El exclusivo salón del club privado era un oasis de lujo en medio del bullicio de la ciudad. Cristóbal Vega, el hombre cuya presencia podía llenar cualquier espacio con autoridad, estaba sentado en un rincón apartado. Frente a él, Isabel Mendoza, con su vestido rojo ajustado y una sonrisa que parecía contener secretos, sostenía una copa de vino como si no tuviera prisa por beberla.
-¿Entonces? -preguntó Isabel, alzando una ceja mientras su mirada se encontraba con la de él-. ¿Vas a rechazar otra buena oportunidad o finalmente vas a confiar en mí?

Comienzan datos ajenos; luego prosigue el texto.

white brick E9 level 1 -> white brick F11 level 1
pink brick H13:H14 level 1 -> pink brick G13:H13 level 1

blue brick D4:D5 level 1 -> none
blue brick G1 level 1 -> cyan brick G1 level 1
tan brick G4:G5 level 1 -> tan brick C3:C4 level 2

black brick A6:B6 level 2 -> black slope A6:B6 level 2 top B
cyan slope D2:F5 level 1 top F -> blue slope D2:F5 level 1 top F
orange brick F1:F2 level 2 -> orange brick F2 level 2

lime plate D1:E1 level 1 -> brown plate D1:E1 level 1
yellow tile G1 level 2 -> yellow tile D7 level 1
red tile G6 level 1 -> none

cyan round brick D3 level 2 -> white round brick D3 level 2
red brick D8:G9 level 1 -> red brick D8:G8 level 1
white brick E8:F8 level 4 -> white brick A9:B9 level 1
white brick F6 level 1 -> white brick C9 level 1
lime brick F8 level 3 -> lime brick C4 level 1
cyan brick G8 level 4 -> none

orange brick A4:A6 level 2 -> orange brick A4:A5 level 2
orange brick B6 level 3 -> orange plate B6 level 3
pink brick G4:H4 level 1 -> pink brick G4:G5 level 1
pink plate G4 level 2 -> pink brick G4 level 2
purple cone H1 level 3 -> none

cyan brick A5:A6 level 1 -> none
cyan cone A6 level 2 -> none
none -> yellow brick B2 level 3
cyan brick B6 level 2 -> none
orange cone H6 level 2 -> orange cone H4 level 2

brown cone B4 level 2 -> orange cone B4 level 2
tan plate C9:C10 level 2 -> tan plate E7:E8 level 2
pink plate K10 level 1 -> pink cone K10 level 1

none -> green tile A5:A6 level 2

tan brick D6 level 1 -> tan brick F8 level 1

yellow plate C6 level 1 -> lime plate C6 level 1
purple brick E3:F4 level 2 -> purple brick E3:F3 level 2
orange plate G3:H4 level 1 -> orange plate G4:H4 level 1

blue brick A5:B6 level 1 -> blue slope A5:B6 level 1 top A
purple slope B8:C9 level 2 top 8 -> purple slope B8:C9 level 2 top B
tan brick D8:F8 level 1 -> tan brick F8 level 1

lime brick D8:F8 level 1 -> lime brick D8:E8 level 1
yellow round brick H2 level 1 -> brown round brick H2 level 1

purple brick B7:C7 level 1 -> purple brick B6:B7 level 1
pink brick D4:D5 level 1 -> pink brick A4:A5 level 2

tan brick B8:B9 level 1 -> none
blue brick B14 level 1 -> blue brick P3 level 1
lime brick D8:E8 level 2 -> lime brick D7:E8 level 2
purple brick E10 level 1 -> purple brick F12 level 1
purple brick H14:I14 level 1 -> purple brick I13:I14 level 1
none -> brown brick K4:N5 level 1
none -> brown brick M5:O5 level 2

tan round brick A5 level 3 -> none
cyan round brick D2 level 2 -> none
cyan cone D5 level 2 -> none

Cristóbal inclinó ligeramente la cabeza, evaluándola como si ella fuera una transacción más que necesitaba analizar antes de dar su veredicto. La relación que compartían era complicada, pero clara en sus términos: sin promesas, sin compromisos. Isabel lo fascinaba, no porque fuera dócil o complaciente, sino porque era todo lo contrario. Lo desafiaba, cuestionaba sus reglas y, sobre todo, nunca pedía más de lo que él estaba dispuesto a dar.
-Confío en los números, Isabel -respondió finalmente, su tono tan frío como la roca que adornaba su whisky-. Lo demás es especulación.
Isabel dejó escapar una risa suave, la clase de risa que siempre lograba atravesar la coraza de control que él llevaba como una segunda piel.
-Eres insoportable, Cristóbal. Pero supongo que eso es parte de tu encanto.
El tiempo parecía diluirse cuando estaban juntos. La conversación oscilaba entre negocios y comentarios mordaces, entre provocaciones y silencios cargados de tensión. Había algo entre ellos, algo que ambos sentían pero ninguno reconocería en voz alta.
Finalmente, Isabel se levantó de su asiento y rodeó la mesa, inclinándose ligeramente hacia él.
-¿Sabes? Me gusta que seas tan predecible -susurró cerca de su oído, su perfume envolviéndolo-. Pero algún día, Cristóbal, te darás cuenta de que el orden no lo es todo.